Par Wladimir DELCROS - 25 Août 2026, 10:08
Flashback, il y a un an : OM-Rabiot : la réconciliation impossible, symbole d’une ère révolue

Il y a tout juste un an, le feuilleton Rabiot enflammait Marseille, entre espoirs de réintégration et fermeté de la direction. Aujourd’hui, l’OM n’a plus le luxe du cas particulier : la réalité économique dicte sa loi à l’ensemble du vestiaire.

Quand l’OM rêvait encore d’imposer ses règles

À la même époque l’an dernier, la Commanderie vibrait au rythme d’un psychodrame XXL : la possible réintégration d’Adrien Rabiot, écarté pour une altercation avec Jonathan Rowe après une défaite à Rennes.

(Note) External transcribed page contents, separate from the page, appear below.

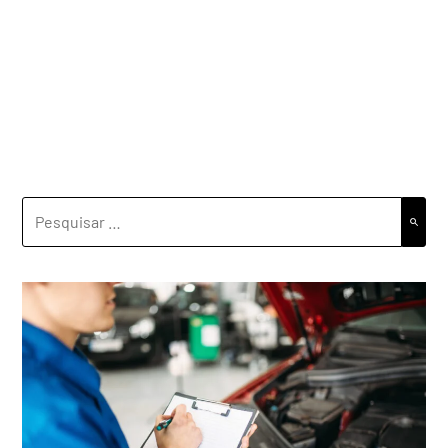
PESQUISAR
POR:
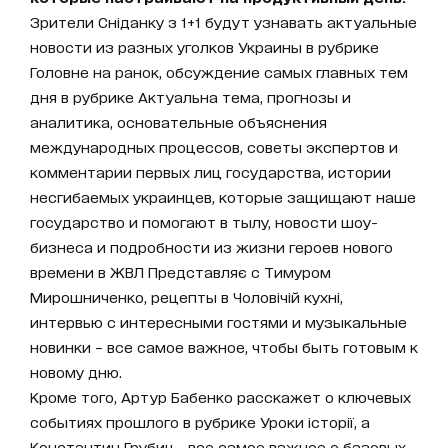
Зрители Сніданку з 1+1 будут узнавать актуальные
новости из разных уголков Украины в рубрике
Головне на ранок, обсуждение самых главных тем
дня в рубрике Актуальна тема, прогнозы и
аналитика, основательные объяснения
международных процессов, советы экспертов и
комментарии первых лиц государства, истории
несгибаемых украинцев, которые защищают наше
государство и помогают в тылу, новости шоу-
бизнеса и подробности из жизни героев нового
времени в ЖВЛ Представляє с Тимуром
Мирошниченко, рецепты в Чоловічій кухні,
интервью с интересными гостями и музыкальные
новинки – все самое важное, чтобы быть готовым к
новому дню.
Кроме того, Артур Бабенко расскажет о ключевых
событиях прошлого в рубрике Уроки історії, а
Константин Грубич - все самое важное о базовых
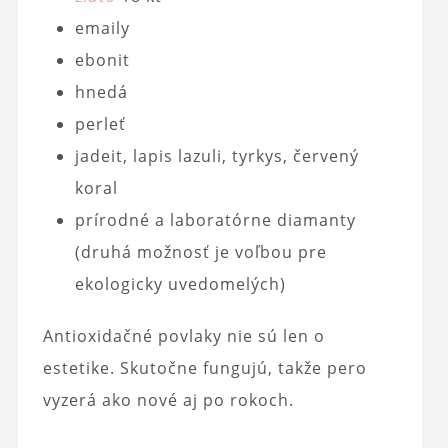
emaily
ebonit
hnedá
perleť
jadeit, lapis lazuli, tyrkys, červený
koral
prírodné a laboratórne diamanty
(druhá možnosť je voľbou pre
ekologicky uvedomelých)
Antioxidačné povlaky nie sú len o
estetike. Skutočne fungujú, takže pero
vyzerá ako nové aj po rokoch.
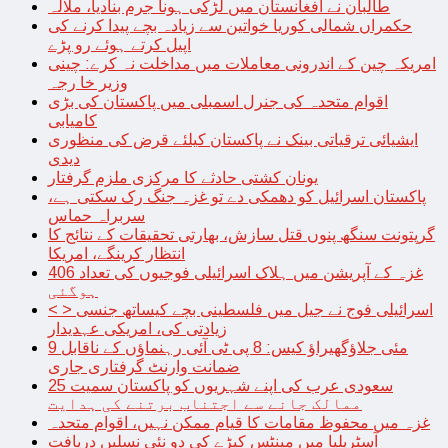
طالبان نے افغانستان میں لڑکی ہونا جرم بنادیا، ملالہ
حکمراں شمالی کوریا خواتین سے زیادہ بچے پیدا کرنے کی
اپیل کرتے ہوئے رو پڑے
امریکہ چین کے اندرونی معاملات میں مداخلت نہ کرے: چینی
وزیر خا رجہ
اقوام متحدہ کی جنرل اسمبلی میں پاکستان کی بڑی
کامیابی
ایشیائی ترقیاتی بینک نے پاکستان کیلئے قرض کی منظوری
دیدی
یونان کشتی حادثے کا مرکزی ملزم گرفتار
پاکستان اسرائیل کو دھمکی دے تو غزہ جنگ رک سکتی ہے،
سربراہ حماس
گرپتونت سنگھ پنوں قتل سازش، بھارتی تحقیقات کے نتائج کا
انتظار کرینگے، امریکا
غزہ کے آپریشن میں ہلاک اسرائیلی فوجیوں کی تعداد 406
ہوگئی
< > اسرائیلی فوج نے جیل میں فلسطینی بچے کیساتھ جنسی
زیادتی کی، امریکی عہدیدار
9 مئی جلاؤگھیراؤ کیس: 8 پی ٹی آئی رہنماؤں کے ناقابل
ضمانت وارنٹ گرفتاری جاری
سعودی عرب کی اپنے شہریوں کو پاکستان سمیت 25
ممالک جانے سے اجتناب برتنے کی ہدایت
غزہ میں محفوظ مقامات کا قیام ممکن نہیں، اقوام متحدہ
آسٹریلیا میں مینٹس کیڑے کی دو نئی نسلیں دریافت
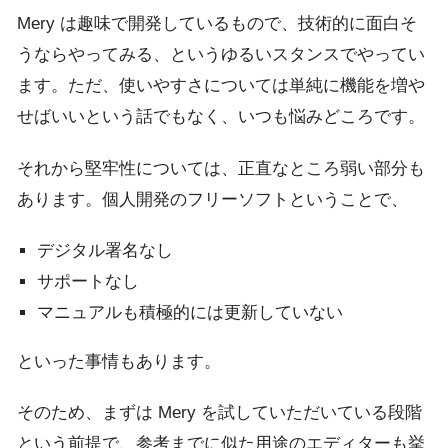
Mery は趣味で開発しているもので、技術的に面白そ
うならやってみる、というゆるいスタンスでやってい
ます。ただ、使いやすさについては単純に機能を増や
せばいいという話でもなく、いつも悩みどころです。
それから堅牢性については、正直なところ弱い部分も
あります。個人開発のフリーソフトということで、
デジタル署名なし
サポートなし
マニュアルも積極的には更新していない
といった事情もあります。
そのため、まずは Mery を試していただいている段階
という前提で、参考までに似た用途のエディターも挙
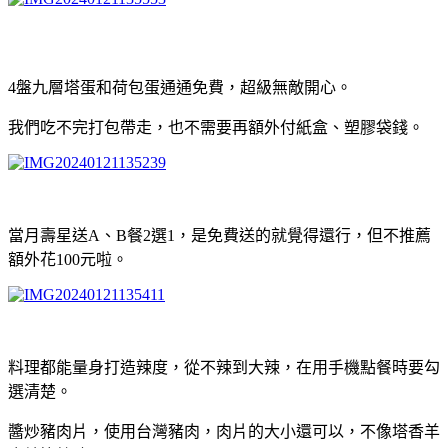
4盤九層塔蛋和荷包蛋通通免費，超級無敵開心。
我們吃不完打包帶走，也不需要再額外付紙盒、塑膠袋錢。
當月壽星送A、B餐2選1，是免費送的就覺得還行，但不推薦
額外花100元啦。
料理都能量身打造辣度，從不辣到大辣，在用手機點餐時要勾
選清楚。
醬炒豬肉片，使用台灣豬肉，肉片的大小還可以，不像塔香羊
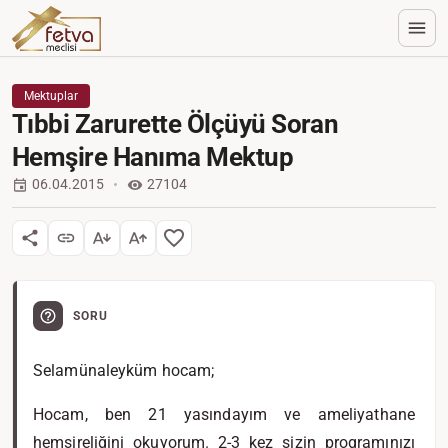
Mektuplar
Tıbbi Zarurette Ölçüyü Soran
Hemşire Hanıma Mektup
06.04.2015
27104
SORU
Selamünaleyküm hocam;
Hocam, ben 21 yasındayım ve ameliyathane
hemşireliğini okuyorum. 2-3 kez sizin programınızı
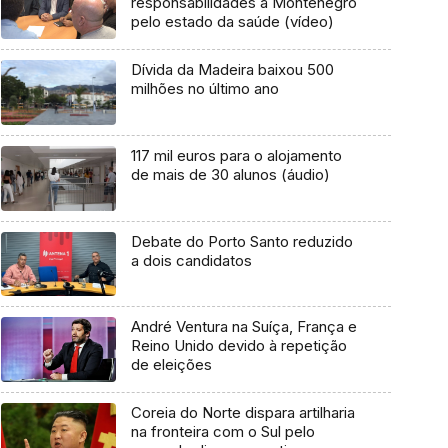
responsabilidades a Montenegro
pelo estado da saúde (vídeo)
Dívida da Madeira baixou 500
milhões no último ano
117 mil euros para o alojamento
de mais de 30 alunos (áudio)
Debate do Porto Santo reduzido
a dois candidatos
André Ventura na Suíça, França e
Reino Unido devido à repetição
de eleições
Coreia do Norte dispara artilharia
na fronteira com o Sul pelo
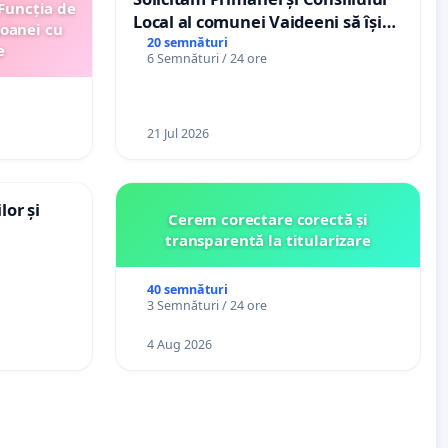
 Funcția de
Local al comunei Vaideeni să își
soanei cu
exercite efectiv atribuțiile legale
20 semnături
e
6 Semnături / 24 ore
și să reprezinte interesele
cetățenilor în raport cu APAVIL
S.A, operatorul serviciului de apă!
21 Jul 2026
lor și
Cerem corectare corectă și
transparentă la titularizare
40 semnături
3 Semnături / 24 ore
4 Aug 2026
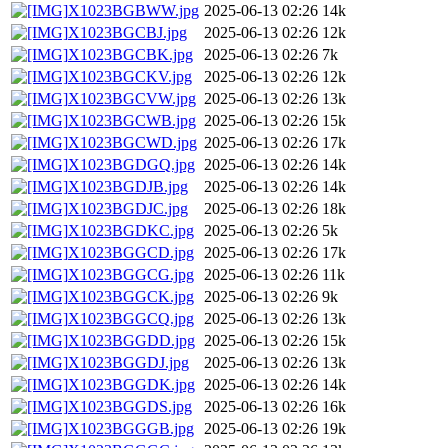
X1023BGBWW.jpg
2025-06-13 02:26
14k
X1023BGCBJ.jpg
2025-06-13 02:26
12k
X1023BGCBK.jpg
2025-06-13 02:26
7k
X1023BGCKV.jpg
2025-06-13 02:26
12k
X1023BGCVW.jpg
2025-06-13 02:26
13k
X1023BGCWB.jpg
2025-06-13 02:26
15k
X1023BGCWD.jpg
2025-06-13 02:26
17k
X1023BGDGQ.jpg
2025-06-13 02:26
14k
X1023BGDJB.jpg
2025-06-13 02:26
14k
X1023BGDJC.jpg
2025-06-13 02:26
18k
X1023BGDKC.jpg
2025-06-13 02:26
5k
X1023BGGCD.jpg
2025-06-13 02:26
17k
X1023BGGCG.jpg
2025-06-13 02:26
11k
X1023BGGCK.jpg
2025-06-13 02:26
9k
X1023BGGCQ.jpg
2025-06-13 02:26
13k
X1023BGGDD.jpg
2025-06-13 02:26
15k
X1023BGGDJ.jpg
2025-06-13 02:26
13k
X1023BGGDK.jpg
2025-06-13 02:26
14k
X1023BGGDS.jpg
2025-06-13 02:26
16k
X1023BGGGB.jpg
2025-06-13 02:26
19k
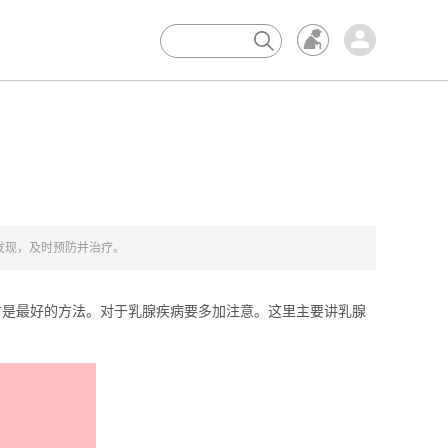
×
发现，及时预防并治疗。
是最好的方法。对于乳腺疾病要多加注意。这里主要讲乳腺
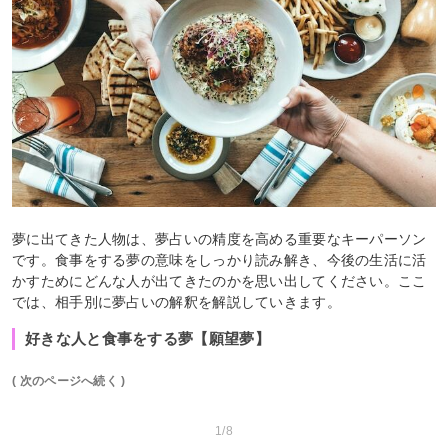
夢に出てきた人物は、夢占いの精度を高める重要なキーパーソン
です。食事をする夢の意味をしっかり読み解き、今後の生活に活
かすためにどんな人が出てきたのかを思い出してください。ここ
では、相手別に夢占いの解釈を解説していきます。
好きな人と食事をする夢【願望夢】
( 次のページへ続く )
1/8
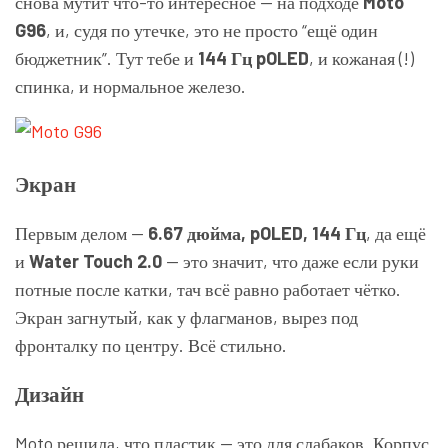
снова мутит что-то интересное — на подходе
Moto
G96
, и, судя по утечке, это не просто “ещё один
бюджетник”. Тут тебе и
144 Гц pOLED
, и кожаная (!)
спинка, и нормальное железо.
Экран
Первым делом —
6.67 дюйма, pOLED, 144 Гц
, да ещё
и
Water Touch 2.0
— это значит, что даже если руки
потные после катки, тач всё равно работает чётко.
Экран загнутый, как у флагманов, вырез под
фронталку по центру. Всё стильно.
Дизайн
Moto решила, что пластик — это для слабаков. Корпус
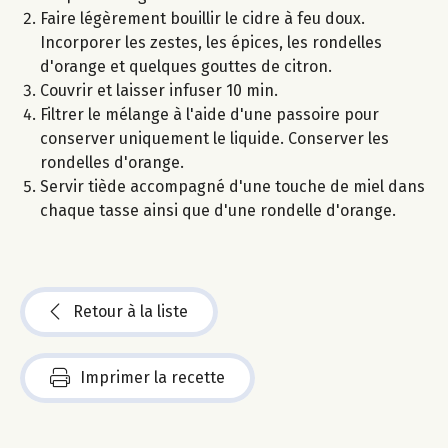
Faire légèrement bouillir le cidre à feu doux.
Incorporer les zestes, les épices, les rondelles
d'orange et quelques gouttes de citron.
Couvrir et laisser infuser 10 min.
Filtrer le mélange à l'aide d'une passoire pour
conserver uniquement le liquide. Conserver les
rondelles d'orange.
Servir tiède accompagné d'une touche de miel dans
chaque tasse ainsi que d'une rondelle d'orange.
Retour à la liste
Imprimer la recette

Pablo Longoria et Medhi Benatia avaient affiché une fermeté absolue, insensibles aux excuses du milieu français et aux appels du pied de son clan pour une prolongation. De Zerbi, alors coach, laissait la porte entrouverte mais indiquait que la décision appartenait au club, pas au vestiaire. Le feuilleton avait tout du roman marseillais : un joueur au talent reconnu, des dirigeants intransigeants, un mercato sous tension et une mère omniprésente dans les négociations. Bref, l’OM pouvait encore se payer le luxe d’un bras de fer, triant sur le volet ceux qui avaient leur place dans le projet, quitte à s’asseoir sur une belle valeur marchande ou à voir filer des profils recherchés en Europe.

Un an plus tard : le temps des choix contraints

Douze mois plus tard, le décor a changé. L’OM n’a plus ni le temps ni la surface pour gérer les états d’âme individuels : le club doit vendre, partout, et vite. L’exigence n’est plus de préserver l’identité collective ou de trancher dans le cas par cas, mais de réduire une masse salariale devenue insoutenable. Les noms qui circulent – Igor Paixao, Amine Gouiri, Pierre-Emile Höjbjerg – ne sont plus des « cas » à gérer pour l’exemple, mais des « actifs » à monnayer pour rééquilibrer les comptes. Frank McCourt exige des départs, le staff n’a plus vraiment son mot à dire, même quand il s’oppose à la vente d’un cadre. L’urgence structurelle a remplacé la discipline de vestiaire. Le mercato marseillais se joue désormais à quitte ou double sur la dernière ligne droite, avec des pistes bloquées tant que les ventes ne sont pas actées. Le contraste est frappant : là où l’OM pouvait, il y a un an, tenir bon face à un Rabiot, il doit aujourd’hui s’adapter à la pression des acheteurs, qu’ils viennent d’Arabie saoudite ou d’ailleurs. Ce flashback révèle une bascule : l’OM n’est plus ce club qui maîtrise son destin, mais une équipe contrainte de faire des concessions douloureuses pour survivre sur le marché. La fermeté d’hier a cédé la place à la résignation d’aujourd’hui.